▶ **What is being asked**
Transcribe the text in each of the items below word for word.

▶ **Material to process**
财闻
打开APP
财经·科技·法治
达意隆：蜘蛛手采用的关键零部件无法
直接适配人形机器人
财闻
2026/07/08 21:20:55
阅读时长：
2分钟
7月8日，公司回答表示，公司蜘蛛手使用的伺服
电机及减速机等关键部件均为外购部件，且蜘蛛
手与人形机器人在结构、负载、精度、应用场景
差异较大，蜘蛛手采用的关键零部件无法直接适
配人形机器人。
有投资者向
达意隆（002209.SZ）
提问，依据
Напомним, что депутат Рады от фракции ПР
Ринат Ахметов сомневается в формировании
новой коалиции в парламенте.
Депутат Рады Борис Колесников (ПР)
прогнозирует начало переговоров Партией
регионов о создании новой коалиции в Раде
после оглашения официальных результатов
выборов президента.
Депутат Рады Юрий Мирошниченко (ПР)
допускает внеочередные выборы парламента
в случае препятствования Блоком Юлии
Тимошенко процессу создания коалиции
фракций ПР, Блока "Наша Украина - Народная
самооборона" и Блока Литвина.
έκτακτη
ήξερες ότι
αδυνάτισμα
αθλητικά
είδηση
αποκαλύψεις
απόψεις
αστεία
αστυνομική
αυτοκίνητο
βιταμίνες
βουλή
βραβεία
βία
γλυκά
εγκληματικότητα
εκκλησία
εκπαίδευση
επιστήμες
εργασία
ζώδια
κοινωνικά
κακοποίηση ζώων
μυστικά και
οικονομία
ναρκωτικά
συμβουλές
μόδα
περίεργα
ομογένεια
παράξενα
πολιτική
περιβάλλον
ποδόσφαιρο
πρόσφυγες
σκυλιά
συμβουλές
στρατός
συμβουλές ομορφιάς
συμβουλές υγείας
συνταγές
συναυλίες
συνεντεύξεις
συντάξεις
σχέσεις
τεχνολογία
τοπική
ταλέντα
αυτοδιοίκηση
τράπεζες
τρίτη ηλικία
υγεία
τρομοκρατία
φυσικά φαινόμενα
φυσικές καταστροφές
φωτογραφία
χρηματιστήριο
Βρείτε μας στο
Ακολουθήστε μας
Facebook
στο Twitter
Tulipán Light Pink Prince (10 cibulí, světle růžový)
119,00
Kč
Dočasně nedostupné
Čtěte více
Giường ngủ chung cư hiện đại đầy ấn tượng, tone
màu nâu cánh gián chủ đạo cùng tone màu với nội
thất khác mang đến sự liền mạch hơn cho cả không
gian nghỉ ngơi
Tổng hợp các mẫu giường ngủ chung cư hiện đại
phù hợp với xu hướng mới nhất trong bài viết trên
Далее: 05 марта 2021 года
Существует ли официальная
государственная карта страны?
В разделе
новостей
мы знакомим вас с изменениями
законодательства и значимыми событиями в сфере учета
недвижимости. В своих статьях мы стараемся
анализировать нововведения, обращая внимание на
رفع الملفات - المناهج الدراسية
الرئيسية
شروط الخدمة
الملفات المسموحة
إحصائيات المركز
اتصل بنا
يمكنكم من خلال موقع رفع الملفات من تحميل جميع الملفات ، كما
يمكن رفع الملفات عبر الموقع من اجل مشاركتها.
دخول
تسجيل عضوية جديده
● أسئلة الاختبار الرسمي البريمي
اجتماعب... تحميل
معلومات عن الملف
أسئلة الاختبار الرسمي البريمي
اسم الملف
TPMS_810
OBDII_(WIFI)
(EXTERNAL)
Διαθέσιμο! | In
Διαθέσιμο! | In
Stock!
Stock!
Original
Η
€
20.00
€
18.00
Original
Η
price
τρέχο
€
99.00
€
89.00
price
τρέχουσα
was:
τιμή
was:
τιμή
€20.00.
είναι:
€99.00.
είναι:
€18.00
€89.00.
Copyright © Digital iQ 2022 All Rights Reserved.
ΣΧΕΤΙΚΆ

▶ **Exercise answer**
财闻
打开APP
财经·科技·法治
达意隆：蜘蛛手采用的关键零部件无法
直接适配人形机器人
财闻
2026/07/08 21:20:55
阅读时长：
2分钟
7月8日，公司回答表示，公司蜘蛛手使用的伺服
电机及减速机等关键部件均为外购部件，且蜘蛛
手与人形机器人在结构、负载、精度、应用场景
差异较大，蜘蛛手采用的关键零部件无法直接适
配人形机器人。
有投资者向
达意隆（002209.SZ）
提问，依据
Напомним, что депутат Рады от фракции ПР
Ринат Ахметов сомневается в формировании
новой коалиции в парламенте.
Депутат Рады Борис Колесников (ПР)
прогнозирует начало переговоров Партией
регионов о создании новой коалиции в Раде
после оглашения официальных результатов
выборов президента.
Депутат Рады Юрий Мирошниченко (ПР)
допускает внеочередные выборы парламента
в случае препятствования Блоком Юлии
Тимошенко процессу создания коалиции
фракций ПР, Блока "Наша Украина - Народная
самооборона" и Блока Литвина.
έκτακτη
ήξερες ότι
αδυνάτισμα
αθλητικά
είδηση
αποκαλύψεις
απόψεις
αστεία
αστυνομική
αυτοκίνητο
βιταμίνες
βουλή
βραβεία
βία
γλυκά
εγκληματικότητα
εκκλησία
εκπαίδευση
επιστήμες
εργασία
ζώδια
κοινωνικά
κακοποίηση ζώων
μυστικά και
οικονομία
ναρκωτικά
συμβουλές
μόδα
περίεργα
ομογένεια
παράξενα
πολιτική
περιβάλλον
ποδόσφαιρο
πρόσφυγες
σκυλιά
συμβουλές
στρατός
συμβουλές ομορφιάς
συμβουλές υγείας
συνταγές
συναυλίες
συνεντεύξεις
συντάξεις
σχέσεις
τεχνολογία
τοπική
ταλέντα
αυτοδιοίκηση
τράπεζες
τρίτη ηλικία
υγεία
τρομοκρατία
φυσικά φαινόμενα
φυσικές καταστροφές
φωτογραφία
χρηματιστήριο
Βρείτε μας στο
Ακολουθήστε μας
Facebook
στο Twitter
Tulipán Light Pink Prince (10 cibulí, světle růžový)
119,00
Kč
Dočasně nedostupné
Čtěte více
Giường ngủ chung cư hiện đại đầy ấn tượng, tone
màu nâu cánh gián chủ đạo cùng tone màu với nội
thất khác mang đến sự liền mạch hơn cho cả không
gian nghỉ ngơi
Tổng hợp các mẫu giường ngủ chung cư hiện đại
phù hợp với xu hướng mới nhất trong bài viết trên
Далее: 05 марта 2021 года
Существует ли официальная
государственная карта страны?
В разделе
новостей
мы знакомим вас с изменениями
законодательства и значимыми событиями в сфере учета
недвижимости. В своих статьях мы стараемся
анализировать нововведения, обращая внимание на
رفع الملفات - المناهج الدراسية
الرئيسية
شروط الخدمة
الملفات المسموحة
إحصائيات المركز
اتصل بنا
يمكنكم من خلال موقع رفع الملفات من تحميل جميع الملفات ، كما
يمكن رفع الملفات عبر الموقع من اجل مشاركتها.
دخول
تسجيل عضوية جديده
● أسئلة الاختبار الرسمي البريمي
اجتماعب... تحميل
معلومات عن الملف
أسئلة الاختبار الرسمي البريمي
اسم الملف
TPMS_810
OBDII_(WIFI)
(EXTERNAL)
Διαθέσιμο! | In
Διαθέσιμο! | In
Stock!
Stock!
Original
Η
€
20.00
€
18.00
Original
Η
price
τρέχο
€
99.00
€
89.00
price
τρέχουσα
was:
τιμή
was:
τιμή
€20.00.
είναι:
€99.00.
είναι:
€18.00
€89.00.
Copyright © Digital iQ 2022 All Rights Reserved.
ΣΧΕΤΙΚΆ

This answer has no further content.